СЕМНАДЦАТЬ


Я шла за Сю Шандянем в тишине, мы спускались по склону по улицам Китайского квартала, по лестницам к тротуару над парикмахерской и рестораном, пока мы не добрались до его двери. Он открыл дверь, и я вошла, озираясь.

Дом Сю Шандяня не был похож на все, что я видела. Он был чистым, почти пустым. Большие комнаты с дорогими коврами и деревянной мебелью с бархатными подушками, какие я видела только мельком в лучших ресторанах.

Мистер Сю повернулся ко мне с мрачным взглядом.

— Мистер Сю, — сказала я, — вы говорили, что ваша жена играла музыку, но потом сказали, что она не играла на инструментах. Можете объяснить, что вы имели в виду?

— Ах, — сказал он. — Да, понимаю, почему это путает. Я покажу ее любимое.

Он повел меня к шкафу, где лежал большой рог над каким-то прямоугольным прибором.

— Анцзинь была такой счастливой, когда я купил это для нее. Вот, — он протянул ладонь к моей руке. Как только его пальцы сжали мое запястье, я ощутила жар его тела рядом с моим.
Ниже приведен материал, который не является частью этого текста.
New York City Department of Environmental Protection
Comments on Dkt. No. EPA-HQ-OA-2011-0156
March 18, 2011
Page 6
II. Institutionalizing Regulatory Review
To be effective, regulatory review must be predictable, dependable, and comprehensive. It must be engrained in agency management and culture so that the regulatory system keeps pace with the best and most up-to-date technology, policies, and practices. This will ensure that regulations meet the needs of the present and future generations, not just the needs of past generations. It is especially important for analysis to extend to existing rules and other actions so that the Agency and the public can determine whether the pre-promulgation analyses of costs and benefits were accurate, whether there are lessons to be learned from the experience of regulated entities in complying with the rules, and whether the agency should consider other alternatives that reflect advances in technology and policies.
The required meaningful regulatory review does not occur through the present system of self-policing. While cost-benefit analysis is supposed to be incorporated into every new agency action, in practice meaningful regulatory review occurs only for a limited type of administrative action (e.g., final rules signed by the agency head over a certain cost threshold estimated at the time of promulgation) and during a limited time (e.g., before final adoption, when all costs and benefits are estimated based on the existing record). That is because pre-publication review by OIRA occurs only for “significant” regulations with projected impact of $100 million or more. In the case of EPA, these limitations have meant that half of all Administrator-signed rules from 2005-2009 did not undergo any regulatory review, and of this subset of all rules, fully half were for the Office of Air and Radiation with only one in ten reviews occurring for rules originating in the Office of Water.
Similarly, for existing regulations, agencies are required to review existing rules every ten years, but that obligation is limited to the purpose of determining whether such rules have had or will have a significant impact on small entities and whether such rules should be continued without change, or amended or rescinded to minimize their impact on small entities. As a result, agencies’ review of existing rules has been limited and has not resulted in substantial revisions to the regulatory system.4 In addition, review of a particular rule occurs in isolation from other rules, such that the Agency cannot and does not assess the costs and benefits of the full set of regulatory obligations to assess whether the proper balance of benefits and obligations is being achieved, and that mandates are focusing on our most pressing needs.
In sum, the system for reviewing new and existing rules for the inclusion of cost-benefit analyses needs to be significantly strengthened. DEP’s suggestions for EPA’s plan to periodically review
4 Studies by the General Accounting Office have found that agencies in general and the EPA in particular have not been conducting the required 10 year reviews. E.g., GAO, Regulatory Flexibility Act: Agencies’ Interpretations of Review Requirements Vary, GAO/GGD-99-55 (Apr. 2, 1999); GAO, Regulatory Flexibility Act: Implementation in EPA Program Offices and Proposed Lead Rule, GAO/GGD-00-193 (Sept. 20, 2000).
Он сжимал меня нежно, но я тут же стала искать слабости его тела: где он был открыт, где не хватало равновесия, куда можно было ударить. Изумление мелькнуло во мне, вызывая смех в мыслях. Я стояла рядом с привлекательным мужчиной, а думала, как сломать его кости быстрее всего.

Я расслабила руку в его хватке. Он опустил мои пальцы на рукоять, сжал мой кулак на отполированном дереве. Он убрал свою ладонь и указал, что нужно двигать рукой по кругу.

Я крутила рукоять, черный диск стал кружиться на месте, и из рога раздался треск. Моя рука двигалась, диск кружился, и заиграла американская группа.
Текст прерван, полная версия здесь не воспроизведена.